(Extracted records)
BEGIN
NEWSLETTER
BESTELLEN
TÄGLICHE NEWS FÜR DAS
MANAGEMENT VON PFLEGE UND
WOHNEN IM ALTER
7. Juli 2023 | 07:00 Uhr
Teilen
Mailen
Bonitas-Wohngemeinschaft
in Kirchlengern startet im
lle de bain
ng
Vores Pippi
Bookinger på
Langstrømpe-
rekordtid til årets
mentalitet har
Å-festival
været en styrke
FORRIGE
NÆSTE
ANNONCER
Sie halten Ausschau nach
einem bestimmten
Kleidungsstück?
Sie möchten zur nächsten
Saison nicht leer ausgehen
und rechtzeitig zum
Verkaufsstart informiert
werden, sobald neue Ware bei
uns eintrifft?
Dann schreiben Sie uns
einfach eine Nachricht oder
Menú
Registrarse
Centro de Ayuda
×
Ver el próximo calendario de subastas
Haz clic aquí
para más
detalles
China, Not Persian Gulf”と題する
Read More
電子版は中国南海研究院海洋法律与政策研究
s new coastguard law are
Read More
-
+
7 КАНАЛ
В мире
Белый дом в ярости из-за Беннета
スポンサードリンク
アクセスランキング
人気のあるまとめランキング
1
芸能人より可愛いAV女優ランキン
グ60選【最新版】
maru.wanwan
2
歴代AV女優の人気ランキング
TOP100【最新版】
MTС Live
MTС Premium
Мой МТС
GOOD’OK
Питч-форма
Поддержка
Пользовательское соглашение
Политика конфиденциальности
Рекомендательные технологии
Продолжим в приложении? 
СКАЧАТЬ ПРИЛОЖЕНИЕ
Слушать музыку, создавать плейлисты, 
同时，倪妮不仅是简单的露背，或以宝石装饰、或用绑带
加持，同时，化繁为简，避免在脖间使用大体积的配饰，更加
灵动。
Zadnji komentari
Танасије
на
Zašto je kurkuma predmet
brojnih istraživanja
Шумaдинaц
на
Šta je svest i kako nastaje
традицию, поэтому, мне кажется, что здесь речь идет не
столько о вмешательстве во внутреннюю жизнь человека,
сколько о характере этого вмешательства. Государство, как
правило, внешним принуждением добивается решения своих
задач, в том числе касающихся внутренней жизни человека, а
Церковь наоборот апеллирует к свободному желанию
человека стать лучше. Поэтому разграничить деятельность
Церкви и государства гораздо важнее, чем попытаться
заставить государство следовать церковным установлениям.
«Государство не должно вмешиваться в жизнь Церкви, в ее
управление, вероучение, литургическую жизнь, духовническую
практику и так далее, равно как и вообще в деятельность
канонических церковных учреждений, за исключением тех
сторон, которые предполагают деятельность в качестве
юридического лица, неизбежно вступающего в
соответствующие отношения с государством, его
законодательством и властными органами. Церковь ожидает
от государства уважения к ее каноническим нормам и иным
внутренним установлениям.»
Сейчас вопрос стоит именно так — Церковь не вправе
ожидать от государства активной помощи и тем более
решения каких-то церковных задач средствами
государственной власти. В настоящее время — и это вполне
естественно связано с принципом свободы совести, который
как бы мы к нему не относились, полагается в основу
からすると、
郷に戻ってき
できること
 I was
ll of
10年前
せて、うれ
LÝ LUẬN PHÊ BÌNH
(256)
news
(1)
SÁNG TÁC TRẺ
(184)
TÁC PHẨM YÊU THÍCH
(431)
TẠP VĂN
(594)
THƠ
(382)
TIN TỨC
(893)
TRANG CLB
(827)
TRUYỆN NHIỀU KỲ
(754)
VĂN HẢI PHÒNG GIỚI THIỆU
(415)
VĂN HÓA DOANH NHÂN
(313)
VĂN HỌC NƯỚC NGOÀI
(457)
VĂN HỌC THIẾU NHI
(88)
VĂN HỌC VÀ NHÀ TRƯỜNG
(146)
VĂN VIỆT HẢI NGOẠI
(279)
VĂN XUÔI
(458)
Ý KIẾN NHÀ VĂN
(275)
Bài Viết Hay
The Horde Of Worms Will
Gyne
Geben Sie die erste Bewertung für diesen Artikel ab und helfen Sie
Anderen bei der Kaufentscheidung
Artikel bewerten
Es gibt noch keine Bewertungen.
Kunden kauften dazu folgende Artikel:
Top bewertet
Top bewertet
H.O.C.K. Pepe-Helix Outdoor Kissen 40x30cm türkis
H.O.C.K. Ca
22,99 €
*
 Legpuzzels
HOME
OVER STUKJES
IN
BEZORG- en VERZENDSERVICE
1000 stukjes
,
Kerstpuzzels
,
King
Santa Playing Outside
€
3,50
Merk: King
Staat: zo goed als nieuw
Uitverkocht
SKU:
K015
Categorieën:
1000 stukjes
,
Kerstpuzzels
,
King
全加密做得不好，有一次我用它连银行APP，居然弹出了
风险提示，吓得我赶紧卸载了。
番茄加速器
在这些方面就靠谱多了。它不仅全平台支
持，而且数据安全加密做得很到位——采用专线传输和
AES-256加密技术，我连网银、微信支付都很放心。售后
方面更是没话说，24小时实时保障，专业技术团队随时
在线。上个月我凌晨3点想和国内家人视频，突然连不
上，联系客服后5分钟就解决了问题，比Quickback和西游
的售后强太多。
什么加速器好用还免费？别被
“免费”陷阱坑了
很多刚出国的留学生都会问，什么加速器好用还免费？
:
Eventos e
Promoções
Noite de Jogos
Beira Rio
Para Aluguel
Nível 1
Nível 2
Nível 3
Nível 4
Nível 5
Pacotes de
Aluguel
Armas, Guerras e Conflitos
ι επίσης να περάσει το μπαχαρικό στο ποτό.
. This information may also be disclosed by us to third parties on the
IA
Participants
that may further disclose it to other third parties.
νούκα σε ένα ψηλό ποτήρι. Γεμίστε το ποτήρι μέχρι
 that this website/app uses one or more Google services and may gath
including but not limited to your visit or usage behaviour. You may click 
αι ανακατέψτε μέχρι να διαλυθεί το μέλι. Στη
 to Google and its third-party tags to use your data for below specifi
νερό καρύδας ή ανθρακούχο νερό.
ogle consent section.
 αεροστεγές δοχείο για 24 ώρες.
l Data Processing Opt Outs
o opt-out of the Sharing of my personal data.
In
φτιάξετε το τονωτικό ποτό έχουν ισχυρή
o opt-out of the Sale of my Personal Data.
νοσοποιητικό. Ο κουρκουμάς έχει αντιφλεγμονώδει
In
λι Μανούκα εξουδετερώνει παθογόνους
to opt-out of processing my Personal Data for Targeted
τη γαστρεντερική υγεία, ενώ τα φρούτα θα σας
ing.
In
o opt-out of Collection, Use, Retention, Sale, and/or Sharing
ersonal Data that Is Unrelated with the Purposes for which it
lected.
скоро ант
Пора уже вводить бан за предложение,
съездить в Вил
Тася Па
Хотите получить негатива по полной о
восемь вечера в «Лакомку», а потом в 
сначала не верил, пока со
END
## Job
Collect each line above holding the string "решения".

## Written answer
правило, внешним принуждением добивается решения своих
решения каких-то церковных задач средствами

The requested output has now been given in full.